[What you are asked to do]
Look through the data below and extract, unchanged, the lines from the one that contains "X107583000Y-107570000D03*" to the one that contains "X140494000Y-152170000D03*", both included.

[Data records]
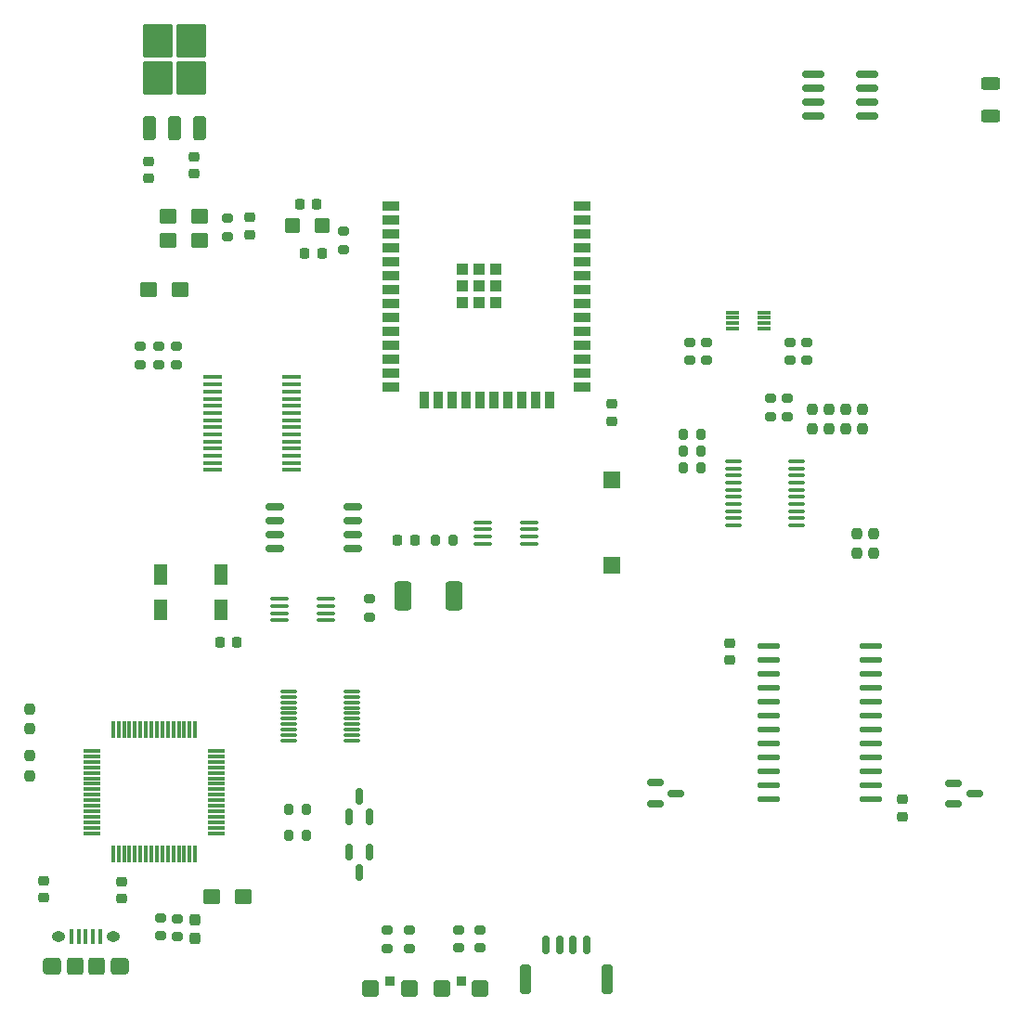
<source format=gbr>
%TF.GenerationSoftware,KiCad,Pcbnew,9.0.6-9.0.6~ubuntu25.04.1*%
%TF.CreationDate,2025-11-16T21:22:31+01:00*%
%TF.ProjectId,CPU,4350552e-6b69-4636-9164-5f7063625858,V0.2*%
%TF.SameCoordinates,Original*%
%TF.FileFunction,Paste,Top*%
%TF.FilePolarity,Positive*%
%FSLAX46Y46*%
G04 Gerber Fmt 4.6, Leading zero omitted, Abs format (unit mm)*
G04 Created by KiCad (PCBNEW 9.0.6-9.0.6~ubuntu25.04.1) date 2025-11-16 21:22:31*
%MOMM*%
%LPD*%
G01*
G04 APERTURE LIST*
G04 Aperture macros list*
%AMRoundRect*
0 Rectangle with rounded corners*
0 $1 Rounding radius*
0 $2 $3 $4 $5 $6 $7 $8 $9 X,Y pos of 4 corners*
0 Add a 4 corners polygon primitive as box body*
4,1,4,$2,$3,$4,$5,$6,$7,$8,$9,$2,$3,0*
0 Add four circle primitives for the rounded corners*
1,1,$1+$1,$2,$3*
1,1,$1+$1,$4,$5*
1,1,$1+$1,$6,$7*
1,1,$1+$1,$8,$9*
0 Add four rect primitives between the rounded corners*
20,1,$1+$1,$2,$3,$4,$5,0*
20,1,$1+$1,$4,$5,$6,$7,0*
20,1,$1+$1,$6,$7,$8,$9,0*
20,1,$1+$1,$8,$9,$2,$3,0*%
G04 Aperture macros list end*
%ADD10RoundRect,0.225000X-0.250000X0.225000X-0.250000X-0.225000X0.250000X-0.225000X0.250000X0.225000X0*%
%ADD11R,1.300000X1.900000*%
%ADD12RoundRect,0.200000X0.275000X-0.200000X0.275000X0.200000X-0.275000X0.200000X-0.275000X-0.200000X0*%
%ADD13RoundRect,0.250000X0.457500X0.445000X-0.457500X0.445000X-0.457500X-0.445000X0.457500X-0.445000X0*%
%ADD14RoundRect,0.200000X-0.200000X-0.275000X0.200000X-0.275000X0.200000X0.275000X-0.200000X0.275000X0*%
%ADD15RoundRect,0.225000X0.250000X-0.225000X0.250000X0.225000X-0.250000X0.225000X-0.250000X-0.225000X0*%
%ADD16RoundRect,0.250000X0.500000X0.500000X-0.500000X0.500000X-0.500000X-0.500000X0.500000X-0.500000X0*%
%ADD17RoundRect,0.225000X0.225000X0.225000X-0.225000X0.225000X-0.225000X-0.225000X0.225000X-0.225000X0*%
%ADD18RoundRect,0.249999X-0.512501X-1.075001X0.512501X-1.075001X0.512501X1.075001X-0.512501X1.075001X0*%
%ADD19RoundRect,0.100000X-0.637500X-0.100000X0.637500X-0.100000X0.637500X0.100000X-0.637500X0.100000X0*%
%ADD20R,1.500000X0.900000*%
%ADD21R,0.900000X1.500000*%
%ADD22R,1.050000X1.050000*%
%ADD23RoundRect,0.218750X0.218750X0.256250X-0.218750X0.256250X-0.218750X-0.256250X0.218750X-0.256250X0*%
%ADD24RoundRect,0.237500X0.237500X-0.250000X0.237500X0.250000X-0.237500X0.250000X-0.237500X-0.250000X0*%
%ADD25RoundRect,0.250000X1.125000X-1.275000X1.125000X1.275000X-1.125000X1.275000X-1.125000X-1.275000X0*%
%ADD26RoundRect,0.250000X0.350000X-0.850000X0.350000X0.850000X-0.350000X0.850000X-0.350000X-0.850000X0*%
%ADD27RoundRect,0.200000X0.200000X0.275000X-0.200000X0.275000X-0.200000X-0.275000X0.200000X-0.275000X0*%
%ADD28RoundRect,0.250000X0.625000X-0.312500X0.625000X0.312500X-0.625000X0.312500X-0.625000X-0.312500X0*%
%ADD29RoundRect,0.237500X-0.237500X0.250000X-0.237500X-0.250000X0.237500X-0.250000X0.237500X0.250000X0*%
%ADD30RoundRect,0.100000X-0.712500X-0.100000X0.712500X-0.100000X0.712500X0.100000X-0.712500X0.100000X0*%
%ADD31RoundRect,0.162500X-0.650000X-0.162500X0.650000X-0.162500X0.650000X0.162500X-0.650000X0.162500X0*%
%ADD32RoundRect,0.250000X-0.545000X-0.445000X0.545000X-0.445000X0.545000X0.445000X-0.545000X0.445000X0*%
%ADD33O,0.890000X1.550000*%
%ADD34O,1.250000X0.950000*%
%ADD35RoundRect,0.100000X-0.100000X-0.575000X0.100000X-0.575000X0.100000X0.575000X-0.100000X0.575000X0*%
%ADD36RoundRect,0.250000X-0.475000X-0.525000X0.475000X-0.525000X0.475000X0.525000X-0.475000X0.525000X0*%
%ADD37RoundRect,0.250000X-0.500000X-0.525000X0.500000X-0.525000X0.500000X0.525000X-0.500000X0.525000X0*%
%ADD38RoundRect,0.225000X0.225000X0.250000X-0.225000X0.250000X-0.225000X-0.250000X0.225000X-0.250000X0*%
%ADD39RoundRect,0.225000X-0.225000X-0.250000X0.225000X-0.250000X0.225000X0.250000X-0.225000X0.250000X0*%
%ADD40RoundRect,0.137500X-0.862500X-0.137500X0.862500X-0.137500X0.862500X0.137500X-0.862500X0.137500X0*%
%ADD41RoundRect,0.150000X-0.587500X-0.150000X0.587500X-0.150000X0.587500X0.150000X-0.587500X0.150000X0*%
%ADD42RoundRect,0.200000X-0.275000X0.200000X-0.275000X-0.200000X0.275000X-0.200000X0.275000X0.200000X0*%
%ADD43R,1.500000X1.500000*%
%ADD44RoundRect,0.218750X0.256250X-0.218750X0.256250X0.218750X-0.256250X0.218750X-0.256250X-0.218750X0*%
%ADD45RoundRect,0.150000X0.150000X-0.587500X0.150000X0.587500X-0.150000X0.587500X-0.150000X-0.587500X0*%
%ADD46RoundRect,0.237500X0.237500X-0.300000X0.237500X0.300000X-0.237500X0.300000X-0.237500X-0.300000X0*%
%ADD47R,1.750000X0.450000*%
%ADD48RoundRect,0.075000X-0.662500X-0.075000X0.662500X-0.075000X0.662500X0.075000X-0.662500X0.075000X0*%
%ADD49RoundRect,0.150000X-0.825000X-0.150000X0.825000X-0.150000X0.825000X0.150000X-0.825000X0.150000X0*%
%ADD50RoundRect,0.150000X-0.150000X-0.700000X0.150000X-0.700000X0.150000X0.700000X-0.150000X0.700000X0*%
%ADD51RoundRect,0.250000X-0.250000X-1.100000X0.250000X-1.100000X0.250000X1.100000X-0.250000X1.100000X0*%
%ADD52RoundRect,0.075000X0.075000X-0.700000X0.075000X0.700000X-0.075000X0.700000X-0.075000X-0.700000X0*%
%ADD53RoundRect,0.075000X0.700000X-0.075000X0.700000X0.075000X-0.700000X0.075000X-0.700000X-0.075000X0*%
%ADD54RoundRect,0.087500X-0.537500X-0.087500X0.537500X-0.087500X0.537500X0.087500X-0.537500X0.087500X0*%
%ADD55RoundRect,0.150000X-0.150000X0.587500X-0.150000X-0.587500X0.150000X-0.587500X0.150000X0.587500X0*%
G04 APERTURE END LIST*
D10*
%TO.C,C601*%
X170544000Y-138945000D03*
X170544000Y-140495000D03*
%TD*%
D11*
%TO.C,Y201*%
X108344000Y-118420000D03*
X102844000Y-118420000D03*
X102844000Y-121620000D03*
X108344000Y-121620000D03*
%TD*%
D12*
%TO.C,R203*%
X151138000Y-98869000D03*
X151138000Y-97219000D03*
%TD*%
%TO.C,R219*%
X160028000Y-104012000D03*
X160028000Y-102362000D03*
%TD*%
D13*
%TO.C,C402*%
X117594000Y-86620000D03*
X114889000Y-86620000D03*
%TD*%
D14*
%TO.C,R415*%
X114550000Y-142200000D03*
X116200000Y-142200000D03*
%TD*%
D15*
%TO.C,C602*%
X154746000Y-126220000D03*
X154746000Y-124670000D03*
%TD*%
D16*
%TO.C,D404*%
X125544000Y-156170000D03*
X122044000Y-156170000D03*
D17*
X123794000Y-155520000D03*
%TD*%
D18*
%TO.C,D201*%
X124969000Y-120320000D03*
X129644000Y-120320000D03*
%TD*%
D19*
%TO.C,U204*%
X155133500Y-108073000D03*
X155133500Y-108723000D03*
X155133500Y-109373000D03*
X155133500Y-110023000D03*
X155133500Y-110673000D03*
X155133500Y-111323000D03*
X155133500Y-111973000D03*
X155133500Y-112623000D03*
X155133500Y-113273000D03*
X155133500Y-113923000D03*
X160858500Y-113923000D03*
X160858500Y-113273000D03*
X160858500Y-112623000D03*
X160858500Y-111973000D03*
X160858500Y-111323000D03*
X160858500Y-110673000D03*
X160858500Y-110023000D03*
X160858500Y-109373000D03*
X160858500Y-108723000D03*
X160858500Y-108073000D03*
%TD*%
D14*
%TO.C,R416*%
X114550000Y-139850000D03*
X116200000Y-139850000D03*
%TD*%
D10*
%TO.C,C302*%
X105926000Y-80302000D03*
X105926000Y-81852000D03*
%TD*%
D12*
%TO.C,R220*%
X158504000Y-104012000D03*
X158504000Y-102362000D03*
%TD*%
%TO.C,R401*%
X119594000Y-88770000D03*
X119594000Y-87120000D03*
%TD*%
D20*
%TO.C,U401*%
X123844000Y-84770000D03*
X123844000Y-86040000D03*
X123844000Y-87310000D03*
X123844000Y-88580000D03*
X123844000Y-89850000D03*
X123844000Y-91120000D03*
X123844000Y-92390000D03*
X123844000Y-93660000D03*
X123844000Y-94930000D03*
X123844000Y-96200000D03*
X123844000Y-97470000D03*
X123844000Y-98740000D03*
X123844000Y-100010000D03*
X123844000Y-101280000D03*
D21*
X126884000Y-102530000D03*
X128154000Y-102530000D03*
X129424000Y-102530000D03*
X130694000Y-102530000D03*
X131964000Y-102530000D03*
X133234000Y-102530000D03*
X134504000Y-102530000D03*
X135774000Y-102530000D03*
X137044000Y-102530000D03*
X138314000Y-102530000D03*
D20*
X141344000Y-101280000D03*
X141344000Y-100010000D03*
X141344000Y-98740000D03*
X141344000Y-97470000D03*
X141344000Y-96200000D03*
X141344000Y-94930000D03*
X141344000Y-93660000D03*
X141344000Y-92390000D03*
X141344000Y-91120000D03*
X141344000Y-89850000D03*
X141344000Y-88580000D03*
X141344000Y-87310000D03*
X141344000Y-86040000D03*
X141344000Y-84770000D03*
D22*
X130389000Y-90585000D03*
X130389000Y-92110000D03*
X130389000Y-93635000D03*
X131914000Y-90585000D03*
X131914000Y-92110000D03*
X131914000Y-93635000D03*
X133439000Y-90585000D03*
X133439000Y-92110000D03*
X133439000Y-93635000D03*
%TD*%
D23*
%TO.C,D202*%
X126043000Y-115316000D03*
X124468000Y-115316000D03*
%TD*%
D24*
%TO.C,R217*%
X167902000Y-116482500D03*
X167902000Y-114657500D03*
%TD*%
D12*
%TO.C,R411*%
X130032500Y-152467000D03*
X130032500Y-150817000D03*
%TD*%
D14*
%TO.C,R204*%
X127898000Y-115316000D03*
X129548000Y-115316000D03*
%TD*%
D25*
%TO.C,U301*%
X102591500Y-73095000D03*
X105641500Y-73095000D03*
X102591500Y-69745000D03*
X105641500Y-69745000D03*
D26*
X101836500Y-77720000D03*
X104116500Y-77720000D03*
X106396500Y-77720000D03*
%TD*%
D12*
%TO.C,R301*%
X109006000Y-87577000D03*
X109006000Y-85927000D03*
%TD*%
D27*
%TO.C,R214*%
X152154000Y-105664000D03*
X150504000Y-105664000D03*
%TD*%
D28*
%TO.C,R410*%
X178570000Y-76585000D03*
X178570000Y-73660000D03*
%TD*%
D16*
%TO.C,D403*%
X132044000Y-156157500D03*
X128544000Y-156157500D03*
D17*
X130294000Y-155507500D03*
%TD*%
D10*
%TO.C,C406*%
X99364800Y-146430400D03*
X99364800Y-147980400D03*
%TD*%
D29*
%TO.C,R209*%
X163838000Y-103331000D03*
X163838000Y-105156000D03*
%TD*%
D30*
%TO.C,U201*%
X132231500Y-113645000D03*
X132231500Y-114295000D03*
X132231500Y-114945000D03*
X132231500Y-115595000D03*
X136456500Y-115595000D03*
X136456500Y-114945000D03*
X136456500Y-114295000D03*
X136456500Y-113645000D03*
%TD*%
D31*
%TO.C,U207*%
X113256500Y-112215000D03*
X113256500Y-113485000D03*
X113256500Y-114755000D03*
X113256500Y-116025000D03*
X120431500Y-116025000D03*
X120431500Y-114755000D03*
X120431500Y-113485000D03*
X120431500Y-112215000D03*
%TD*%
D27*
%TO.C,R218*%
X152154000Y-108712000D03*
X150504000Y-108712000D03*
%TD*%
%TO.C,R216*%
X152154000Y-107188000D03*
X150504000Y-107188000D03*
%TD*%
D12*
%TO.C,R413*%
X123544000Y-152495000D03*
X123544000Y-150845000D03*
%TD*%
D29*
%TO.C,R211*%
X165362000Y-103331000D03*
X165362000Y-105156000D03*
%TD*%
D32*
%TO.C,C301*%
X103564000Y-85720000D03*
X106444000Y-85720000D03*
%TD*%
D12*
%TO.C,R412*%
X132044000Y-152482500D03*
X132044000Y-150832500D03*
%TD*%
D33*
%TO.C,J101*%
X92552000Y-154109400D03*
D34*
X93552000Y-151409400D03*
X98552000Y-151409400D03*
D33*
X99552000Y-154109400D03*
D35*
X94752000Y-151409400D03*
X95402000Y-151409400D03*
X96052000Y-151409400D03*
X96702000Y-151409400D03*
X97352000Y-151409400D03*
D36*
X93027000Y-154109400D03*
D37*
X95052000Y-154109400D03*
X97052000Y-154109400D03*
D36*
X99077000Y-154109400D03*
%TD*%
D10*
%TO.C,C404*%
X144026000Y-102857000D03*
X144026000Y-104407000D03*
%TD*%
D38*
%TO.C,C401*%
X117594000Y-89120000D03*
X116044000Y-89120000D03*
%TD*%
D30*
%TO.C,U203*%
X113731500Y-120645000D03*
X113731500Y-121295000D03*
X113731500Y-121945000D03*
X113731500Y-122595000D03*
X117956500Y-122595000D03*
X117956500Y-121945000D03*
X117956500Y-121295000D03*
X117956500Y-120645000D03*
%TD*%
D39*
%TO.C,C203*%
X108294000Y-124620000D03*
X109844000Y-124620000D03*
%TD*%
D40*
%TO.C,U601*%
X158317500Y-124924000D03*
X158317500Y-126194000D03*
X158317500Y-127464000D03*
X158317500Y-128734000D03*
X158317500Y-130004000D03*
X158317500Y-131274000D03*
X158317500Y-132544000D03*
X158317500Y-133814000D03*
X158317500Y-135084000D03*
X158317500Y-136354000D03*
X158317500Y-137624000D03*
X158317500Y-138894000D03*
X167617500Y-138894000D03*
X167617500Y-137624000D03*
X167617500Y-136354000D03*
X167617500Y-135084000D03*
X167617500Y-133814000D03*
X167617500Y-132544000D03*
X167617500Y-131274000D03*
X167617500Y-130004000D03*
X167617500Y-128734000D03*
X167617500Y-127464000D03*
X167617500Y-126194000D03*
X167617500Y-124924000D03*
%TD*%
D10*
%TO.C,C405*%
X92176600Y-146329400D03*
X92176600Y-147879400D03*
%TD*%
D41*
%TO.C,Q602*%
X148006500Y-137420000D03*
X148006500Y-139320000D03*
X149881500Y-138370000D03*
%TD*%
%TO.C,Q601*%
X175223000Y-137436000D03*
X175223000Y-139336000D03*
X177098000Y-138386000D03*
%TD*%
D12*
%TO.C,R206*%
X160282000Y-98869000D03*
X160282000Y-97219000D03*
%TD*%
D38*
%TO.C,C403*%
X117094000Y-84620000D03*
X115544000Y-84620000D03*
%TD*%
D42*
%TO.C,R201*%
X121894000Y-120645000D03*
X121894000Y-122295000D03*
%TD*%
D43*
%TO.C,SW101*%
X144026000Y-117602000D03*
X144026000Y-109802000D03*
%TD*%
D44*
%TO.C,D301*%
X111006000Y-87427000D03*
X111006000Y-85852000D03*
%TD*%
D12*
%TO.C,R210*%
X102674000Y-99247000D03*
X102674000Y-97597000D03*
%TD*%
D24*
%TO.C,R215*%
X166378000Y-116482500D03*
X166378000Y-114657500D03*
%TD*%
D29*
%TO.C,R405*%
X90932000Y-134928600D03*
X90932000Y-136753600D03*
%TD*%
D45*
%TO.C,Q401*%
X120050000Y-140550000D03*
X121950000Y-140550000D03*
X121000000Y-138675000D03*
%TD*%
D46*
%TO.C,C410*%
X106045000Y-151635800D03*
X106045000Y-149910800D03*
%TD*%
D12*
%TO.C,R212*%
X104325000Y-99247000D03*
X104325000Y-97597000D03*
%TD*%
D29*
%TO.C,R208*%
X162314000Y-103331000D03*
X162314000Y-105156000D03*
%TD*%
D47*
%TO.C,U205*%
X114783000Y-108870000D03*
X114783000Y-108220000D03*
X114783000Y-107570000D03*
X114783000Y-106920000D03*
X114783000Y-106270000D03*
X114783000Y-105620000D03*
X114783000Y-104970000D03*
X114783000Y-104320000D03*
X114783000Y-103670000D03*
X114783000Y-103020000D03*
X114783000Y-102370000D03*
X114783000Y-101720000D03*
X114783000Y-101070000D03*
X114783000Y-100420000D03*
X107583000Y-100420000D03*
X107583000Y-101070000D03*
X107583000Y-101720000D03*
X107583000Y-102370000D03*
X107583000Y-103020000D03*
X107583000Y-103670000D03*
X107583000Y-104320000D03*
X107583000Y-104970000D03*
X107583000Y-105620000D03*
X107583000Y-106270000D03*
X107583000Y-106920000D03*
X107583000Y-107570000D03*
X107583000Y-108220000D03*
X107583000Y-108870000D03*
%TD*%
D48*
%TO.C,U406*%
X114587100Y-129068000D03*
X114587100Y-129568000D03*
X114587100Y-130068000D03*
X114587100Y-130568000D03*
X114587100Y-131068000D03*
X114587100Y-131568000D03*
X114587100Y-132068000D03*
X114587100Y-132568000D03*
X114587100Y-133068000D03*
X114587100Y-133568000D03*
X120312100Y-133568000D03*
X120312100Y-133068000D03*
X120312100Y-132568000D03*
X120312100Y-132068000D03*
X120312100Y-131568000D03*
X120312100Y-131068000D03*
X120312100Y-130568000D03*
X120312100Y-130068000D03*
X120312100Y-129568000D03*
X120312100Y-129068000D03*
%TD*%
D32*
%TO.C,C304*%
X101764000Y-92420000D03*
X104644000Y-92420000D03*
%TD*%
D49*
%TO.C,U403*%
X162379000Y-72771000D03*
X162379000Y-74041000D03*
X162379000Y-75311000D03*
X162379000Y-76581000D03*
X167329000Y-76581000D03*
X167329000Y-75311000D03*
X167329000Y-74041000D03*
X167329000Y-72771000D03*
%TD*%
D32*
%TO.C,C407*%
X107526000Y-147777200D03*
X110406000Y-147777200D03*
%TD*%
D50*
%TO.C,J102*%
X137994000Y-152170000D03*
X139244000Y-152170000D03*
X140494000Y-152170000D03*
X141744000Y-152170000D03*
D51*
X136144000Y-155370000D03*
X143594000Y-155370000D03*
%TD*%
D52*
%TO.C,U402*%
X98537500Y-143925500D03*
X99037500Y-143925500D03*
X99537500Y-143925500D03*
X100037500Y-143925500D03*
X100537500Y-143925500D03*
X101037500Y-143925500D03*
X101537500Y-143925500D03*
X102037500Y-143925500D03*
X102537500Y-143925500D03*
X103037500Y-143925500D03*
X103537500Y-143925500D03*
X104037500Y-143925500D03*
X104537500Y-143925500D03*
X105037500Y-143925500D03*
X105537500Y-143925500D03*
X106037500Y-143925500D03*
D53*
X107962500Y-142000500D03*
X107962500Y-141500500D03*
X107962500Y-141000500D03*
X107962500Y-140500500D03*
X107962500Y-140000500D03*
X107962500Y-139500500D03*
X107962500Y-139000500D03*
X107962500Y-138500500D03*
X107962500Y-138000500D03*
X107962500Y-137500500D03*
X107962500Y-137000500D03*
X107962500Y-136500500D03*
X107962500Y-136000500D03*
X107962500Y-135500500D03*
X107962500Y-135000500D03*
X107962500Y-134500500D03*
D52*
X106037500Y-132575500D03*
X105537500Y-132575500D03*
X105037500Y-132575500D03*
X104537500Y-132575500D03*
X104037500Y-132575500D03*
X103537500Y-132575500D03*
X103037500Y-132575500D03*
X102537500Y-132575500D03*
X102037500Y-132575500D03*
X101537500Y-132575500D03*
X101037500Y-132575500D03*
X100537500Y-132575500D03*
X100037500Y-132575500D03*
X99537500Y-132575500D03*
X99037500Y-132575500D03*
X98537500Y-132575500D03*
D53*
X96612500Y-134500500D03*
X96612500Y-135000500D03*
X96612500Y-135500500D03*
X96612500Y-136000500D03*
X96612500Y-136500500D03*
X96612500Y-137000500D03*
X96612500Y-137500500D03*
X96612500Y-138000500D03*
X96612500Y-138500500D03*
X96612500Y-139000500D03*
X96612500Y-139500500D03*
X96612500Y-140000500D03*
X96612500Y-140500500D03*
X96612500Y-141000500D03*
X96612500Y-141500500D03*
X96612500Y-142000500D03*
%TD*%
D12*
%TO.C,R407*%
X102844600Y-151358600D03*
X102844600Y-149708600D03*
%TD*%
D29*
%TO.C,R403*%
X90957400Y-130657600D03*
X90957400Y-132482600D03*
%TD*%
D54*
%TO.C,U202*%
X155072000Y-94500000D03*
X155072000Y-95000000D03*
X155072000Y-95500000D03*
X155072000Y-96000000D03*
X157872000Y-96000000D03*
X157872000Y-95500000D03*
X157872000Y-95000000D03*
X157872000Y-94500000D03*
%TD*%
D12*
%TO.C,R207*%
X101023000Y-99247000D03*
X101023000Y-97597000D03*
%TD*%
%TO.C,R414*%
X125544000Y-152495000D03*
X125544000Y-150845000D03*
%TD*%
D32*
%TO.C,C305*%
X103514000Y-87920000D03*
X106394000Y-87920000D03*
%TD*%
D29*
%TO.C,R213*%
X166886000Y-103331000D03*
X166886000Y-105156000D03*
%TD*%
D12*
%TO.C,R202*%
X152662000Y-98869000D03*
X152662000Y-97219000D03*
%TD*%
D55*
%TO.C,Q402*%
X121950000Y-143750000D03*
X120050000Y-143750000D03*
X121000000Y-145625000D03*
%TD*%
D12*
%TO.C,R205*%
X161806000Y-98869000D03*
X161806000Y-97219000D03*
%TD*%
%TO.C,R406*%
X104444800Y-151433800D03*
X104444800Y-149783800D03*
%TD*%
D15*
%TO.C,C303*%
X101744000Y-82270000D03*
X101744000Y-80720000D03*
%TD*%
M02*

</source>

[Solution for this problem]
X107583000Y-107570000D03*
X107583000Y-108220000D03*
X107583000Y-108870000D03*
%TD*%
D48*
%TO.C,U406*%
X114587100Y-129068000D03*
X114587100Y-129568000D03*
X114587100Y-130068000D03*
X114587100Y-130568000D03*
X114587100Y-131068000D03*
X114587100Y-131568000D03*
X114587100Y-132068000D03*
X114587100Y-132568000D03*
X114587100Y-133068000D03*
X114587100Y-133568000D03*
X120312100Y-133568000D03*
X120312100Y-133068000D03*
X120312100Y-132568000D03*
X120312100Y-132068000D03*
X120312100Y-131568000D03*
X120312100Y-131068000D03*
X120312100Y-130568000D03*
X120312100Y-130068000D03*
X120312100Y-129568000D03*
X120312100Y-129068000D03*
%TD*%
D32*
%TO.C,C304*%
X101764000Y-92420000D03*
X104644000Y-92420000D03*
%TD*%
D49*
%TO.C,U403*%
X162379000Y-72771000D03*
X162379000Y-74041000D03*
X162379000Y-75311000D03*
X162379000Y-76581000D03*
X167329000Y-76581000D03*
X167329000Y-75311000D03*
X167329000Y-74041000D03*
X167329000Y-72771000D03*
%TD*%
D32*
%TO.C,C407*%
X107526000Y-147777200D03*
X110406000Y-147777200D03*
%TD*%
D50*
%TO.C,J102*%
X137994000Y-152170000D03*
X139244000Y-152170000D03*
X140494000Y-152170000D03*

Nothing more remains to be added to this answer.